After preparation, the medicines were put into bottles or other containers, each bearing the name and address of its intended recipient. In many cases, a delivery man would leave these medicines in a patient’s home milk box, while also collecting empty bottles from previous doses.
Xu Chongdao Pharmacy on the Huaihai Road was the first pharmacy to initiate such services. Other big pharmacies, like Tong Hanchun, eventually followed suit.
Although this practice has largely been abandoned today, some older Shanghainese residents still insist on having their medicines prepared the traditional way at local pharmacies. In the opinions of these stalwarts, good medicines must be prepared slowly in earthen pots, rather than prepared and packaged for mass-consumption.

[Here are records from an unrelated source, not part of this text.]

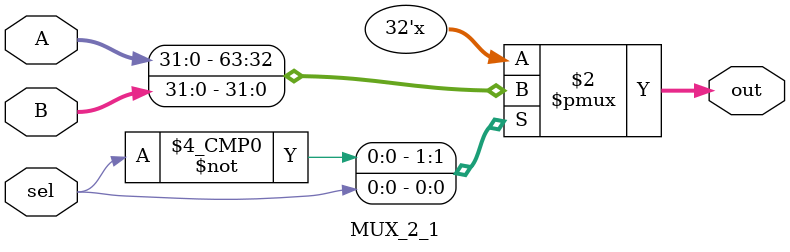
<source format=v>
`timescale 1ns / 1ps


module MUX_2_1(
input [31:0] A,B,input sel,output reg [31:0] out
    );
    always @(*) begin
        case (sel) 
            0: out = A;
            1: out = B;
        endcase
    end
endmodule

</source>
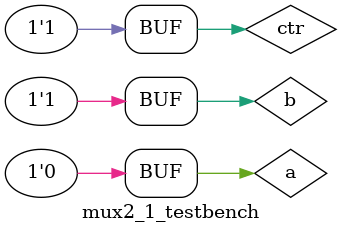
<source format=v>
`define DELAY 20
module mux2_1_testbench();

reg a, b;
reg ctr;
wire res;

mux2_1 mux(res,ctr,a,b);

initial begin
a = 1'b0; b = 1'b1; ctr = 1'b0;
#`DELAY;
a = 1'b0; b = 1'b1; ctr = 1'b1;
end

initial begin
$monitor("time=%2d, a= %1b, b= %1b, ctr= %1b, res= %1b", $time, a, b, ctr, res);
end

endmodule

</source>
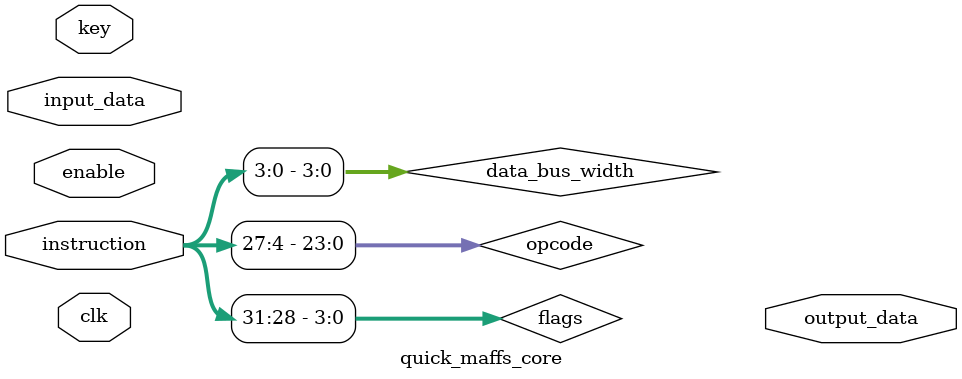
<source format=v>
`timescale 1ns / 1ps




module quick_maffs_core(
    input enable,
    input clk,
    
    input [31:0] instruction,
    input [4095:0] input_data,
    input [255:0] key,
    output reg [4095:0] output_data
    );
    
    wire [3:0] flags;
    wire [23:0] opcode;
    wire [3:0] data_bus_width, instruction_alu;
    wire [4095:0] op1_alu, op2_alu, result_alu;
    wire [127:0] op1_multiplier, op2_multiplier;
    wire [255:0] result_multipier;
    
    // SHARED RESOURCES
    
    quick_maffs_alu alu(.op1(op1_alu), .op2(op2_alu), .instruction(instruction_alu), .result(result_alu));
    quick_maffs_multipler_dsp multipler(.op1(op1_multiplier), .op2(op2_multiplier), .result(result_multiplier));
    
    assign flags = instruction[31:28];
    assign opcode = instruction[27:4];
    assign data_bus_width = instruction[3:0];
    
    always @(posedge clk) // Instruction Decode... I guess?
        case (flags)
            4'hD: // Flag bits set to "D type instruction"
            begin
                case (opcode)
                    24'hAE5DEC: // AES Decrypt
                    begin
                        
                    end
                    24'hAE5E7C: // AES Encrypt
                    begin
                    
                    end
                    24'hAE56E7: // AES Key Generate
                    begin
                    
                    end
                    24'hB103DE: // Blowfish Decrypt
                    begin
                    
                    end
                    24'hB103E7: // Blowfish Encrypt
                    begin
                    
                    end
                    24'hB1036E: // Blowfish Key Generate
                    begin
                    
                    end
                    24'hDE5DEC: // DES Decrypt
                    begin
                    
                    end
                    24'hDE5E7C: // DES Encrypt
                    begin
                    
                    end
                    24'hDE56E7: // DES Key Generate
                    begin
                    
                    end
                    24'h54A2D1: // SHA-2 Message Digest
                    begin
                    
                    end
                    24'h3D5D16: // MD5 Message Digest
                    begin
                    
                    end
                    24'h25ADEC: // RSA Decrypt
                    begin
                    
                    end
                    24'h25AE7C: // RSA Encrypt
                    begin
                    
                    end
                    24'h25AD16: // RSA Key Pair Generate
                    begin
                    
                    end
                endcase
            end
        endcase
endmodule

</source>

Soaking, cooking, filtering and second cooking are all essential steps in the TCM-making process, with a single dose often taking up to one hour to prepare. Some rich families had a maid to handle this process. In common families, the wife might handle medicine prep.
After consumption, some local families would toss the decoction dregs on busy streets, in hopes that the illness would be trampled by passing pedestrians, and unable to make trouble again.
As for the requirements of more complicated preparations, such as making gaofang (oral herbal paste) reinforcements in winter, specialized door-to-door preparation services appeared in the 1980s.
Pharmacists were invited to a family’s home with their tools and herbs, and often lived there until the paste was completed.
“It took at least three whole days to complete a gaofang product for a month-long dose; and families preferred the pastes produced in their own homes. They wanted to make sure that they got all the expensive ingredients they were promised,” says Chen Weiming, a pharmacist who’s worked at Yueyang TCM Hospital since the 1980s.